Instructions for the task
Reproduce everything from the start of the items down through the line containing "and Global Platforms", swapping "Meeting room" for "Conference room" and leaving all else unchanged.

Segment Start: Dataset extract

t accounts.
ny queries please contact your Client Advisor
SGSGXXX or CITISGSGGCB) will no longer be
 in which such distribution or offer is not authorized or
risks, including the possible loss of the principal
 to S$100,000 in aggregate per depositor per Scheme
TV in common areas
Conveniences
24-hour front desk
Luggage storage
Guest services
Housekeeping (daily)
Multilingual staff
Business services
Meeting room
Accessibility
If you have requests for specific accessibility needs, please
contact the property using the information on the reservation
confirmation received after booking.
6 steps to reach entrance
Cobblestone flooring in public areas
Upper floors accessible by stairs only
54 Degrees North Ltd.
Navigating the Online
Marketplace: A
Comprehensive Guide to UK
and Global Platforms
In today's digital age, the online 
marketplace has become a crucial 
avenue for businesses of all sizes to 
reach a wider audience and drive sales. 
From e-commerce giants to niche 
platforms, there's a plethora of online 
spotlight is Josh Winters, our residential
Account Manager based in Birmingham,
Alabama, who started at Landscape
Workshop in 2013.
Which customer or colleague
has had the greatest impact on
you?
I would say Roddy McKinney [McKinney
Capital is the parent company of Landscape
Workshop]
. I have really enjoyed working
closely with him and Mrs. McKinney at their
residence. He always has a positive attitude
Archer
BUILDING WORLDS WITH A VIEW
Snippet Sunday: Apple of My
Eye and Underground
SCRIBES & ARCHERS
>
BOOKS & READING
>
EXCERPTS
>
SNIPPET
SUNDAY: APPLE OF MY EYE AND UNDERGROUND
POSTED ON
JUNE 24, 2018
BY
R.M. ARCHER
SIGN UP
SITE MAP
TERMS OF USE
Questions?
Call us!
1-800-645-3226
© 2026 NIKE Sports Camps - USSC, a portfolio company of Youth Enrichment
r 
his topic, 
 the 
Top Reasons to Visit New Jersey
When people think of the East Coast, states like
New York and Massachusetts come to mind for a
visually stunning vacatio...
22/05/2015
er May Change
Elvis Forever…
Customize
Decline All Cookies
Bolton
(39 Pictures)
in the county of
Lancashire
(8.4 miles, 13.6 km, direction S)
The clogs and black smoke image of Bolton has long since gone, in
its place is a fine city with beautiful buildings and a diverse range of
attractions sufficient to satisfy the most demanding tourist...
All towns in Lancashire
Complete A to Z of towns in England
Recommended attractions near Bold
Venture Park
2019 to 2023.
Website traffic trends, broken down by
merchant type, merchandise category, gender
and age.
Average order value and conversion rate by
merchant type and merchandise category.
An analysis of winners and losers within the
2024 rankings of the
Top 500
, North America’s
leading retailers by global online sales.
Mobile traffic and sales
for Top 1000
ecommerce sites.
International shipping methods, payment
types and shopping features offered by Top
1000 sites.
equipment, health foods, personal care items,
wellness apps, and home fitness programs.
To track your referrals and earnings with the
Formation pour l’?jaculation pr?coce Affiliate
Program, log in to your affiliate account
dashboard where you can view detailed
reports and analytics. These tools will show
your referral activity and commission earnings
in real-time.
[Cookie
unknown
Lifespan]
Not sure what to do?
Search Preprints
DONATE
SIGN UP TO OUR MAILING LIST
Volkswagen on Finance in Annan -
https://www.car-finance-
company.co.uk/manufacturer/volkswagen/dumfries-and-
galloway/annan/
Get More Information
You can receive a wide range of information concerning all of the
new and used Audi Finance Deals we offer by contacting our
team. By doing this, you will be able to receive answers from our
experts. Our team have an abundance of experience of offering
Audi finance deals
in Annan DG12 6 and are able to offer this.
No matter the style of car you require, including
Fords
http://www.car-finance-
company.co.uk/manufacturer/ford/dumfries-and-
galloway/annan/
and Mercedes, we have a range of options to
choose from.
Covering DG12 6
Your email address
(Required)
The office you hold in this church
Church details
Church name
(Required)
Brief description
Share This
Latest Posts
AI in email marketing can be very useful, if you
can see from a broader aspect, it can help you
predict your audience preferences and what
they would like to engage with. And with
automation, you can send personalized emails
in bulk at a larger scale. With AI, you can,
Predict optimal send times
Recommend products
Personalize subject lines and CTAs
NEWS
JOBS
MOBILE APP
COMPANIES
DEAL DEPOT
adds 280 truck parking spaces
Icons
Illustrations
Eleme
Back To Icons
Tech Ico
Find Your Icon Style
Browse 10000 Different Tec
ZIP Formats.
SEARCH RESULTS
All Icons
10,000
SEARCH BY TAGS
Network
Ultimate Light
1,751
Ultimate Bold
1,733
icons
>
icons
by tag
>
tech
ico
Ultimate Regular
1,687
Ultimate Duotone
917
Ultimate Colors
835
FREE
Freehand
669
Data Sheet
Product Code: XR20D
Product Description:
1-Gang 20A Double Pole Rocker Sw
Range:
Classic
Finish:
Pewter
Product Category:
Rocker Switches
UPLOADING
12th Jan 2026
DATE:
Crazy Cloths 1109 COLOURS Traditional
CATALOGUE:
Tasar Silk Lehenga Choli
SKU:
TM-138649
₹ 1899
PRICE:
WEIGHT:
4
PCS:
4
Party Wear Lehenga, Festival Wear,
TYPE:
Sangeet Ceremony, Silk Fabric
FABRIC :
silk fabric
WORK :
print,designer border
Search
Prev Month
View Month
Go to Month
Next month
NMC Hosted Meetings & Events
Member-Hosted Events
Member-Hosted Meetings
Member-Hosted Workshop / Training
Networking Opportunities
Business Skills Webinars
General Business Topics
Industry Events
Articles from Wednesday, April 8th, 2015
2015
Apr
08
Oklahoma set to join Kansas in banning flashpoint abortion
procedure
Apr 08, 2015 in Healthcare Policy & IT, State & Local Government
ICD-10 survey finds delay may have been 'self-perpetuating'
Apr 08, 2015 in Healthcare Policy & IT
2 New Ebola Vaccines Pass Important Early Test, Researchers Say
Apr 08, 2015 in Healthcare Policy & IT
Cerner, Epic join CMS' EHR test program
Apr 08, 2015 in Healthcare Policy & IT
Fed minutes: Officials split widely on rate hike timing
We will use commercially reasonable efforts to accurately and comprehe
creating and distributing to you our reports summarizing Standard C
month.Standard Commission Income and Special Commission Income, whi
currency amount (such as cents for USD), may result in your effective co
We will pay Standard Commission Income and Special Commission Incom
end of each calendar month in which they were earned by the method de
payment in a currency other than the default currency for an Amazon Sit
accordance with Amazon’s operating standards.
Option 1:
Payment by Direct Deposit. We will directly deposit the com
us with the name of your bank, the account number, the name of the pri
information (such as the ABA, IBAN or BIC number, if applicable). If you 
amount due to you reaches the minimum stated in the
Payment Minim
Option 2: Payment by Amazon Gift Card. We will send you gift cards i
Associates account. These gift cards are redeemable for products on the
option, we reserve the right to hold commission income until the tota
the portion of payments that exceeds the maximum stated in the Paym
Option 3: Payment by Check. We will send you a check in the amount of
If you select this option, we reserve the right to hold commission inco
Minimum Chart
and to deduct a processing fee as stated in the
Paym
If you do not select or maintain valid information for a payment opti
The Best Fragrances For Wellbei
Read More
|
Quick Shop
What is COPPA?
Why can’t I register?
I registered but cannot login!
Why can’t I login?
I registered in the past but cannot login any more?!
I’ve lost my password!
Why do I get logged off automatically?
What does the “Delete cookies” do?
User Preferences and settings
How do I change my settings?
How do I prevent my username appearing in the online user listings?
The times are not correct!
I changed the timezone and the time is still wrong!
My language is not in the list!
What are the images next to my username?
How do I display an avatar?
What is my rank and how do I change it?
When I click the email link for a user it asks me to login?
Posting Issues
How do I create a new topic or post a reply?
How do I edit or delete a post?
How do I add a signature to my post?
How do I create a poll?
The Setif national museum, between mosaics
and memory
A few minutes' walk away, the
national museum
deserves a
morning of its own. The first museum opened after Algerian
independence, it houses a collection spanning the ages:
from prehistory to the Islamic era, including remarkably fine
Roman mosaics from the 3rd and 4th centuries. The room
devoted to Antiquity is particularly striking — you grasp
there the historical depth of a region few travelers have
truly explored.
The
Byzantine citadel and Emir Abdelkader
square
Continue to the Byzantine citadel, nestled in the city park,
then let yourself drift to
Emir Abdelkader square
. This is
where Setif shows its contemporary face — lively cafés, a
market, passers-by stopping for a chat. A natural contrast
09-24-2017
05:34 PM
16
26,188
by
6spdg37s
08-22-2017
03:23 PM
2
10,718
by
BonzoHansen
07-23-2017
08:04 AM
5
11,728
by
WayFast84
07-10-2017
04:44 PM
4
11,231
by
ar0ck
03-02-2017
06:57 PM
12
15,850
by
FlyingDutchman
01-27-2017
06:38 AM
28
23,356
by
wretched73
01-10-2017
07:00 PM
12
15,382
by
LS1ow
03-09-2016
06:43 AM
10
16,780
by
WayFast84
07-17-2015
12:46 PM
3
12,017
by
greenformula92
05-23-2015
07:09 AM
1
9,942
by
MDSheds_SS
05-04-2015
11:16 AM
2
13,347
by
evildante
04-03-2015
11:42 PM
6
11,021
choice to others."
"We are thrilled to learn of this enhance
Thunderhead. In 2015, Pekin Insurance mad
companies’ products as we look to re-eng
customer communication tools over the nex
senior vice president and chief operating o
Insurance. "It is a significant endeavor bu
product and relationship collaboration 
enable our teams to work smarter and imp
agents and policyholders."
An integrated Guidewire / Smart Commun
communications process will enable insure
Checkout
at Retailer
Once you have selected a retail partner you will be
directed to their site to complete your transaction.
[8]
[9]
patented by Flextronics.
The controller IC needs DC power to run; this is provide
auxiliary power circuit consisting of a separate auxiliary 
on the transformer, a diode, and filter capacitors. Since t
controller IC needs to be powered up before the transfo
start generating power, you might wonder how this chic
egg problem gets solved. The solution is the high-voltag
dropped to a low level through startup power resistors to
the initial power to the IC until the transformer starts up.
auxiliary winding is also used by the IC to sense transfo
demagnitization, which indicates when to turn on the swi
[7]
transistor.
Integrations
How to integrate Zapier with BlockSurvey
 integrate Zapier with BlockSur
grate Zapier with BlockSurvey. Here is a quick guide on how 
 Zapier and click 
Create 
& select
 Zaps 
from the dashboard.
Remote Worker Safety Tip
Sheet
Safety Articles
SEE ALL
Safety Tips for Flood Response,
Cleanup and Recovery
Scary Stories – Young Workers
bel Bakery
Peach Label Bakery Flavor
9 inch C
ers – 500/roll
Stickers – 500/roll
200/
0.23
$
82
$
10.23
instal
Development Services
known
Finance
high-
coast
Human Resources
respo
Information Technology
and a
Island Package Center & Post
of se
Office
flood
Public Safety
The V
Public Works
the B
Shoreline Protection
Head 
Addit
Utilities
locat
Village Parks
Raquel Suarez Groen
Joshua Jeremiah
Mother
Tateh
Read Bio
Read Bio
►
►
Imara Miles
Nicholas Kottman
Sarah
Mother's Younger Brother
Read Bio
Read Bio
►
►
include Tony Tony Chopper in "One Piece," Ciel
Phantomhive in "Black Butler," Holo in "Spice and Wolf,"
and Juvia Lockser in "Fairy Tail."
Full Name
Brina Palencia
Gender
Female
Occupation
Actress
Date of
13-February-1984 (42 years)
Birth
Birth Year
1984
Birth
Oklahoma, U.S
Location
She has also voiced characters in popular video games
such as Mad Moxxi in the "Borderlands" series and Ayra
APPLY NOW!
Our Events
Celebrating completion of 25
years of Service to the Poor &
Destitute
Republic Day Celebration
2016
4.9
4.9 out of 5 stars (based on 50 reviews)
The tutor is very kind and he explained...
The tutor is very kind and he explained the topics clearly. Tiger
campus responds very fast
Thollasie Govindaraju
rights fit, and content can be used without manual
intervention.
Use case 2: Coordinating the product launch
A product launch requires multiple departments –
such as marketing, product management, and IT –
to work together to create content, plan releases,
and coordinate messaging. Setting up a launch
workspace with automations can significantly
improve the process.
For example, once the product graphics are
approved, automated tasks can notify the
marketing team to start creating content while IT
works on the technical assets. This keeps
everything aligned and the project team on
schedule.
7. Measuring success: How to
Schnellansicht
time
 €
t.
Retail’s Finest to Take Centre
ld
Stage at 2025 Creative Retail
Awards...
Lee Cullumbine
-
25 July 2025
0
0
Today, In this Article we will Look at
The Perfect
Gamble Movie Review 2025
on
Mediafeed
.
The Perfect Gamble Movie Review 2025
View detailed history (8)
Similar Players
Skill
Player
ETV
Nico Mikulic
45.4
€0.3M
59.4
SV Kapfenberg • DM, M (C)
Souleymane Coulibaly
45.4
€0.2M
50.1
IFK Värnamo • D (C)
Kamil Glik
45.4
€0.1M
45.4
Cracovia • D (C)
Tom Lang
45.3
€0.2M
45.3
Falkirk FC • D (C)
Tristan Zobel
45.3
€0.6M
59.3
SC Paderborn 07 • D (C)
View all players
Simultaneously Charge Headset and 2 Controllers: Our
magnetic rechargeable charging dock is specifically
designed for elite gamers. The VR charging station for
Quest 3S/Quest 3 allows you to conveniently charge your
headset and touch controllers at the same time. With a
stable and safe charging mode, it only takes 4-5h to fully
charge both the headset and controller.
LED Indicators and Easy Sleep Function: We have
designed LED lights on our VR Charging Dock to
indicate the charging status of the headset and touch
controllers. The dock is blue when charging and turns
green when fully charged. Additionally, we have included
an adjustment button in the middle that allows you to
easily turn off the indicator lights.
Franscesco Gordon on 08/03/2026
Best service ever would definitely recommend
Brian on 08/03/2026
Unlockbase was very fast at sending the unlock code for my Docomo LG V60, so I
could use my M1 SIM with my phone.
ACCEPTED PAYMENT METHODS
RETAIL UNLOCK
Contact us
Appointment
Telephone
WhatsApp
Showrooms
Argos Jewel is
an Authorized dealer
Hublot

Segment End: Dataset extract

Answer area
t accounts.
ny queries please contact your Client Advisor
SGSGXXX or CITISGSGGCB) will no longer be
 in which such distribution or offer is not authorized or
risks, including the possible loss of the principal
 to S$100,000 in aggregate per depositor per Scheme
TV in common areas
Conveniences
24-hour front desk
Luggage storage
Guest services
Housekeeping (daily)
Multilingual staff
Business services
Conference room
Accessibility
If you have requests for specific accessibility needs, please
contact the property using the information on the reservation
confirmation received after booking.
6 steps to reach entrance
Cobblestone flooring in public areas
Upper floors accessible by stairs only
54 Degrees North Ltd.
Navigating the Online
Marketplace: A
Comprehensive Guide to UK
and Global Platforms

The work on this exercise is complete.